15. Server and physical access

We protect your data at every point in our infrastructure, including computing, storage, and network transmission. Each server in the miniOrange environment is monitored for machine health metrics twice per minute to track availability. AWS data centers are housed in nondescript facilities. Physical access is strictly controlled both at the perimeter and at building ingress points by professional security staff utilizing video surveillance, state of the art intrusion detection systems, and other electronic means. Authorized staff must pass two-factor authentication a minimum of two times to access data center floors. All physical access by employees is logged and routinely audited.

Administrative access to the host operating systems to manage instances requires the use of multi-factor authentication. The administrative host systems are specifically designed, built, configured, and hardened to protect the management plane of the cloud. All access is logged and audited. We ensure that all of our service providers meet our data protection standards.
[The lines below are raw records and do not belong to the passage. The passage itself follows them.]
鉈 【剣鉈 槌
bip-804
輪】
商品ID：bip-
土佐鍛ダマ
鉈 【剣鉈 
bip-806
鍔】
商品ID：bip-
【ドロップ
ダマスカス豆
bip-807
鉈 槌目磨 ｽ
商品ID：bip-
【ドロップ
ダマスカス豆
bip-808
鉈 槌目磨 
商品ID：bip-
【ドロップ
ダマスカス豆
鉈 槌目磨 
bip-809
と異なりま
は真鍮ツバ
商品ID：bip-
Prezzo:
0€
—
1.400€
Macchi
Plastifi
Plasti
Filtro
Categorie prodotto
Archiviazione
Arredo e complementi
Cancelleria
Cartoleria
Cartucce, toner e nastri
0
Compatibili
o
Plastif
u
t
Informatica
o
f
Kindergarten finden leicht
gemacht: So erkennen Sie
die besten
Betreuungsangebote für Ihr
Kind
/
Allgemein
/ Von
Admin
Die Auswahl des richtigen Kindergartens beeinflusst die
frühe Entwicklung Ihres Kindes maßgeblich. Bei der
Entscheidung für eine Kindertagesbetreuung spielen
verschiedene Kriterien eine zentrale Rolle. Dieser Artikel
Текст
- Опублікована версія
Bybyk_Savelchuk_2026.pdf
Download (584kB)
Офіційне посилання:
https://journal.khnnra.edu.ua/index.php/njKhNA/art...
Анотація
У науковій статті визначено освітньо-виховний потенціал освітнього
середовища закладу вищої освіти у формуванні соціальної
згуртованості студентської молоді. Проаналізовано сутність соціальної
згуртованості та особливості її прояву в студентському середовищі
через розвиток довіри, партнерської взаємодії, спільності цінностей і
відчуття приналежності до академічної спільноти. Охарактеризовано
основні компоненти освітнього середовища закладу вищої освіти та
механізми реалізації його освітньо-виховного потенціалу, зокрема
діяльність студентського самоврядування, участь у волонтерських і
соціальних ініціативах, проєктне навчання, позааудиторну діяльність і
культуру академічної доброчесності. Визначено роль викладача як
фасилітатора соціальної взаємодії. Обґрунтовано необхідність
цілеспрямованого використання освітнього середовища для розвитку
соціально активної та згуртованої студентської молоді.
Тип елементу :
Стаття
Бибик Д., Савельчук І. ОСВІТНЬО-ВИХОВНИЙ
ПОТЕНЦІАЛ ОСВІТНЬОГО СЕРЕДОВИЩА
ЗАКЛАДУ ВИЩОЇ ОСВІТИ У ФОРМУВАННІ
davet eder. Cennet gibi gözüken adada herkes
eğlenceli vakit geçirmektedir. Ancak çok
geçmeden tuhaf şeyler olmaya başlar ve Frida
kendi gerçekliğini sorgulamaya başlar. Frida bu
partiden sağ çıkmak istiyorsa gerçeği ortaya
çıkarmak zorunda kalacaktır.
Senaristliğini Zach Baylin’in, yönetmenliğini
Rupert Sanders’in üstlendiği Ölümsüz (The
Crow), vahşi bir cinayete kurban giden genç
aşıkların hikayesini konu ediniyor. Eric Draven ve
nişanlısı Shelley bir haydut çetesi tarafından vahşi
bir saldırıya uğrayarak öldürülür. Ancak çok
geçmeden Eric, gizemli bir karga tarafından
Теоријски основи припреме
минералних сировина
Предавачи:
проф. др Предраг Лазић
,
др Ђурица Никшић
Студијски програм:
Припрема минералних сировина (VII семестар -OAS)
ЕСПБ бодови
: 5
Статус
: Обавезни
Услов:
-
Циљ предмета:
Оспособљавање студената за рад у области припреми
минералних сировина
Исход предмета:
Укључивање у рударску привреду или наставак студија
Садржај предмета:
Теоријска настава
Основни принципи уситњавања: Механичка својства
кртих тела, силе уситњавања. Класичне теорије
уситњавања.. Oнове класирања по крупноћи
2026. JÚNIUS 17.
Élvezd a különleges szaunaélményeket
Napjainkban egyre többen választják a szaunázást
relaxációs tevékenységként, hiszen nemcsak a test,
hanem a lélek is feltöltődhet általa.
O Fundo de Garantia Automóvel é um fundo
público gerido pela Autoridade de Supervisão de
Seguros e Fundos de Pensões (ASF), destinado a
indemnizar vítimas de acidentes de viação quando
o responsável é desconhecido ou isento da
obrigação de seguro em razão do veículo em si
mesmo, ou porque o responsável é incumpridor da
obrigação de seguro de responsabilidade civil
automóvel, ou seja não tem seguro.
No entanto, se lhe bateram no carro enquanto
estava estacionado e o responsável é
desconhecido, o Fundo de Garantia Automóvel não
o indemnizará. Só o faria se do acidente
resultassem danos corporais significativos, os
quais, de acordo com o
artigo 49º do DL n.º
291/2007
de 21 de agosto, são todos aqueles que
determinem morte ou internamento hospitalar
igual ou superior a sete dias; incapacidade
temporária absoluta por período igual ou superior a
16. Training and Awareness

Security starts with the people we employ. Background checks are performed on all candidates for miniOrange and employees, contractors, and third party users must confirm in writing that they understand their roles and responsibilities regarding information security as part of their employment or vendor contract.

  • Employee Security Training: The Company shall provide mandatory security training for all Employees and contractors at the time of hire, and on a recurring basis, to ensure awareness of security practices, threat prevention, and proper incident reporting procedures.
  • Security Awareness Programs: The Company shall implement periodic security awareness programs to educate Employees and contractors on emerging threats, including phishing and social engineering.

17. Compliance and Audits

  • Regulatory Compliance: The Company shall ensure that all security practices comply with applicable laws, regulations, and industry standards, including those related to data protection and privacy.
  • Security Audits: The Company shall conduct periodic internal and external security audits to assess compliance with this Policy, identify vulnerabilities, and improve the Company’s security posture.

18. Enforcement

  • Policy Violations: Any violation of this Policy may result in disciplinary action, including termination of employment or contracts, as well as legal action, if applicable.
  • Continuous Improvement: The Company shall regularly review and update this Policy to reflect changes in the security landscape, evolving threats, and compliance requirements.

19. Amendments and Updates

This Policy may be amended or updated from time to time at the Company’s discretion. All amendments or updates shall be communicated to Employees, contractors, and relevant Third-Party Vendors. Compliance with the most recent version of this Policy is mandatory.

20. Acknowledgment

All Employees, contractors, and Third-Party Vendors must acknowledge in writing that they have read, understood, and agree to comply with the terms of this Policy.